- **EXERCISES**:
**a)** Reproduce the forum thread on wearing weaves between "I have a bad" and "7 more to go lol.", inclusive.
**b)** Carry the forum thread on wearing weaves forward from its last line.

Your top weave tip: (any insights you want to share if you've successfully retained length with weaves in the past): no idea! I dont wear weaves often so im hoping for good results and to make this a more common thing ie weave/wig every winter 


Starting length: APL in the back, collarbone/APL on the sides, bangs at jaw


----------



## HairPleezeGrow (Oct 7, 2014)

Alright ladies here's my bko results...


----------



## Bun Mistress (Oct 7, 2014)

That looks amazing.


----------



## HairPleezeGrow (Oct 7, 2014)

Bun Mistress said:


> That looks amazing.



Thanks!


----------



## ImanAdero (Oct 7, 2014)

I have a bad habit of playing with my base braids and the thread lol. 
MU feel like I'm only going to make it  o 8 weeks. 

It's still easy, I'll probably co-wash Thursday... But I miss my real hair... Weaves are great! I love it... But right now I've realized I'm counting down the weeks lol. 

(I also want to wear my hair out for homecoming...)

Anywho, 5 weeks down... MAYBE 5 more to go lol. Definitely not 7 more to go lol.


----------



## Bun Mistress (Oct 8, 2014)

Ten weeks down, 18 days to go until take down and my scalp is free!


----------



## bluediamond0829 (Oct 8, 2014)

- **GIVEN INFORMATION**:
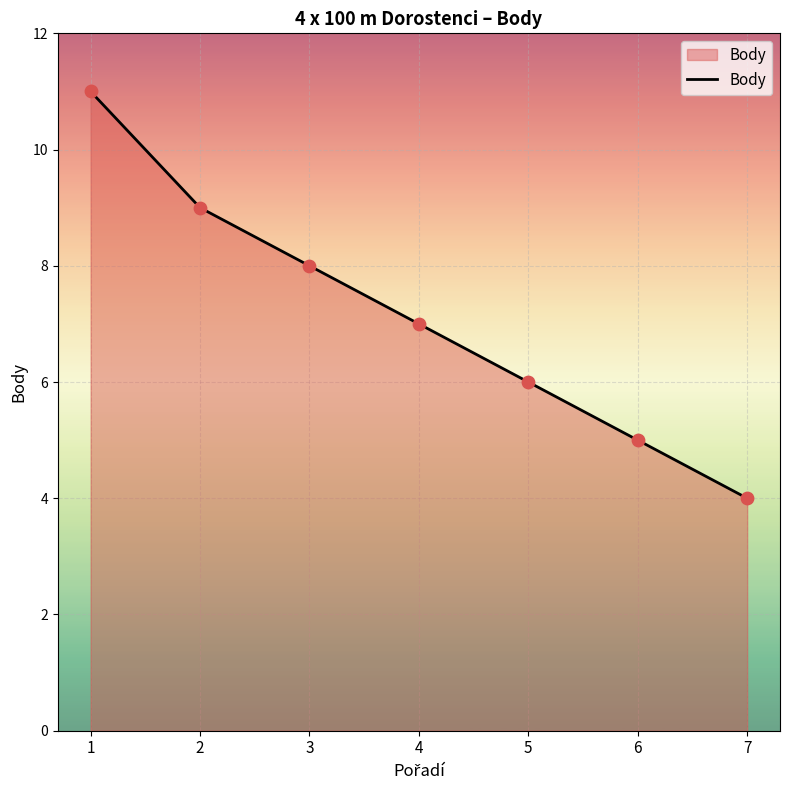

What is the change in value from 6 to 7?

-1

- **ANSWERS BY TASK**:
**a)**
I have a bad habit of playing with my base braids and the thread lol. 
MU feel like I'm only going to make it  o 8 weeks. 

It's still easy, I'll probably co-wash Thursday... But I miss my real hair... Weaves are great! I love it... But right now I've realized I'm counting down the weeks lol. 

(I also want to wear my hair out for homecoming...)

Anywho, 5 weeks down... MAYBE 5 more to go lol. Definitely not 7 more to go lol.

**b)**
I got my sew-in done last Wednesday.  I won't be going back to the person that did it. I don't like in house salons and it was a distance.  My sew-in its okay but because they didn't use a net and my hair is soft and I sweat in it from working out I don't think it will last for a full two months. I'm now trying to get it cut shorter because I don't think they knew how to cut.  I really don't like long weaves and long hair if its not my own.(too much work).  I may just do a bob for my next sew-in because it was the easiest for me.


----------



## mzpurp (Oct 8, 2014)

Hey ladies!!

I will be getting my hair done tomorrow evening and I can't wait!!! 

So ready to put this hair away!!


----------



## hairqueenny (Oct 8, 2014)

Hey, I'm checking in! I know it has been a while but we are still going strong and holding up. I have been having problems with my leave out though. My hair is puffing up every chance it gets and not staying straight after being flat ironed. To avoid flat ironing every day, I alternate using flexirods and just putting my hair in a ponytail. Next install will be with a closure!


----------



## intellectualuva (Oct 8, 2014)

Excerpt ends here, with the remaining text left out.